Data for the task:
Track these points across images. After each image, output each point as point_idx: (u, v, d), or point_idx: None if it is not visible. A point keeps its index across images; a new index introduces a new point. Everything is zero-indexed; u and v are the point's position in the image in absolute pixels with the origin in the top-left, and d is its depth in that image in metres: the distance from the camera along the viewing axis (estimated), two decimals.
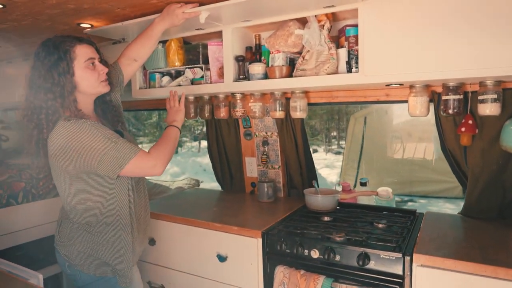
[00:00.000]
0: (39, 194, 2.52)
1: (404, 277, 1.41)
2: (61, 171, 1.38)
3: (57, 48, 1.36)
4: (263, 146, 2.37)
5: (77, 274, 1.47)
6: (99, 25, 1.96)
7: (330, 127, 12.51)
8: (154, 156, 1.42)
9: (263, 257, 1.71)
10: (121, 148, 1.34)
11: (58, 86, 1.35)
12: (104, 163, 1.32)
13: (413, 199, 6.47)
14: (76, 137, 1.31)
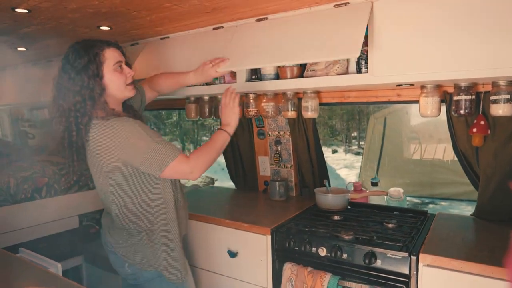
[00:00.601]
0: (61, 189, 2.64)
1: (410, 277, 1.41)
2: (106, 172, 1.39)
3: (87, 52, 1.38)
4: (275, 145, 2.40)
5: (137, 273, 1.49)
6: (117, 27, 2.05)
7: (351, 127, 12.38)
8: (193, 163, 1.41)
9: (272, 254, 1.75)
10: (162, 150, 1.35)
11: (87, 89, 1.36)
12: (146, 163, 1.34)
13: (435, 201, 6.34)
14: (121, 134, 1.32)
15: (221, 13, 1.82)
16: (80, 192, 2.75)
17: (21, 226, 2.41)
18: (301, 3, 1.68)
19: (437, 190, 6.41)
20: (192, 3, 1.67)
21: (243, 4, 1.70)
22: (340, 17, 1.63)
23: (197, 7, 1.71)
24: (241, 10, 1.79)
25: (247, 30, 1.91)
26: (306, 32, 1.70)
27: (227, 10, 1.76)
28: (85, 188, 2.78)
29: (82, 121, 1.36)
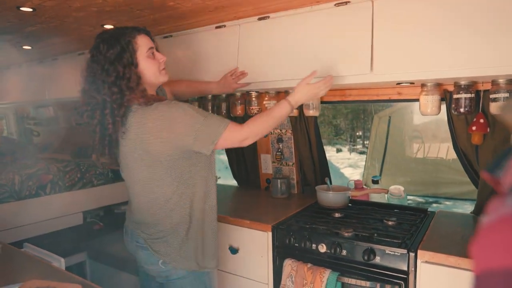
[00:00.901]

Your objective: Only the line with "14: (76, 137, 1.31)" and those preceding it, back to the first line of the entries, should be repeated exactly, without pictures.

Response to this exercise:
Track these points across images. After each image, output each point as point_idx: (u, v, d), or point_idx: None if it is not visible. A point keeps its index across images; a new index introduces a new point. Everything is zero-indexed; u and v are the point's position in the image in absolute pixels with the origin in the top-left, and d is its depth in that image in metres: the distance from the camera along the viewing axis (estimated), two decimals.
[00:00.000]
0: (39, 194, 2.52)
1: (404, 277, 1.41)
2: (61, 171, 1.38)
3: (57, 48, 1.36)
4: (263, 146, 2.37)
5: (77, 274, 1.47)
6: (99, 25, 1.96)
7: (330, 127, 12.51)
8: (154, 156, 1.42)
9: (263, 257, 1.71)
10: (121, 148, 1.34)
11: (58, 86, 1.35)
12: (104, 163, 1.32)
13: (413, 199, 6.47)
14: (76, 137, 1.31)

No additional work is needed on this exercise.